Corrections

luku24.tex

@@ -85,7 +85,7 @@ corresponds to the set
 
 Each outcome $x$ is assigned a probability $p(x)$.
 Furthermore, the probability $P(A)$ of an event
-that corresponds to a set $A$ can be calcuted as a sum
+that corresponds to a set $A$ can be calculated as a sum
 of probabilities of outcomes using the formula
 \[P(A) = \sum_{x \in A} p(x).\]
 For example, when throwing a dice,
@@ -135,7 +135,7 @@ Here $5/6$ is the probability that the outcome
 of a single throw is not six, and
 $(5/6)^{10}$ is the probability that none of
 the ten throws is a six.
-The complement of this is the answer for the problem.

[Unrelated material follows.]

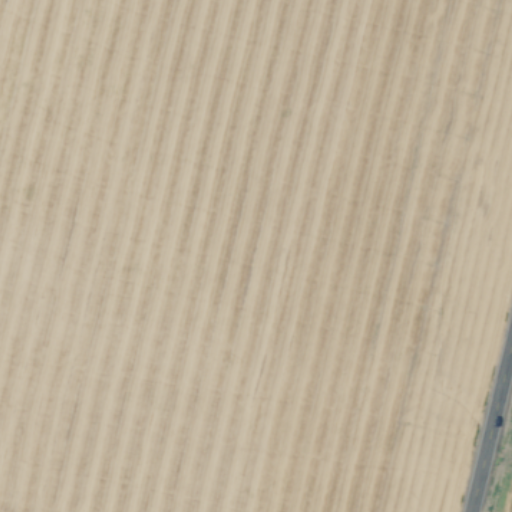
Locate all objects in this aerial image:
crop: (248, 250)
road: (489, 417)
crop: (501, 471)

+The complement of this is the answer to the problem.
 
 \subsubsection{Union}
 
@@ -164,7 +164,7 @@ the probability of the event $A \cup B$ is simply
 
 The \key{conditional probability}
 \[P(A | B) = \frac{P(A \cap B)}{P(B)}\]
-is the probability $A$
+is the probability of $A$
 assuming that $B$ happens.
 In this situation, when calculating the
 probability of $A$, we only consider the outcomes
@@ -172,7 +172,7 @@ that also belong to $B$.
 
 Using the above sets,
 \[P(A | B)= 1/3,\]
-Because the outcomes of $B$ are
+because the outcomes of $B$ are
 $\{1,2,3\}$, and one of them is even.
 This is the probability of an even result
 if we know that the result is between $1 \ldots 3$.
@@ -318,7 +318,7 @@ The expected value for $X$ in a uniform distribution is
 \index{binomial distribution}
 ~\\
 In a \key{binomial distribution}, $n$ attempts
-are done
+are made
 and the probability that a single attempt succeeds
 is $p$.
 The random variable $X$ counts the number of
@@ -413,7 +413,7 @@ The next distribution is $[0,1,0,0,0]$,
 because we can only move from floor 1 to floor 2.
 After this, we can either move one floor up
 or one floor down, so the next distribution is
-$[1/2,0,1/2,0,0]$, etc.
+$[1/2,0,1/2,0,0]$, and so on.
 
 An efficient way to simulate the walk in
 a Markov chain is to use dynamic programming.
@@ -510,7 +510,7 @@ the array in increasing order.
 It is easy to calculate any order statistic
 in $O(n \log n)$ time by sorting the array,
 but is it really needed to sort the entire array
-to just find one element?
+just to find one element?
 
 It turns out that we can find order statistics
 using a randomized algorithm without sorting the array.
@@ -675,7 +675,7 @@ both colors is $1/2$.
 In a random coloring, the probability that the endpoints
 of a single edge have different colors is $1/2$.
 Hence, the expected number of edges whose endpoints
-have different colors is $1/2 \cdot m = m/2$.
+have different colors is $m/2$.
 Since it is excepted that a random coloring is valid,
 we will quickly find a valid coloring in practice.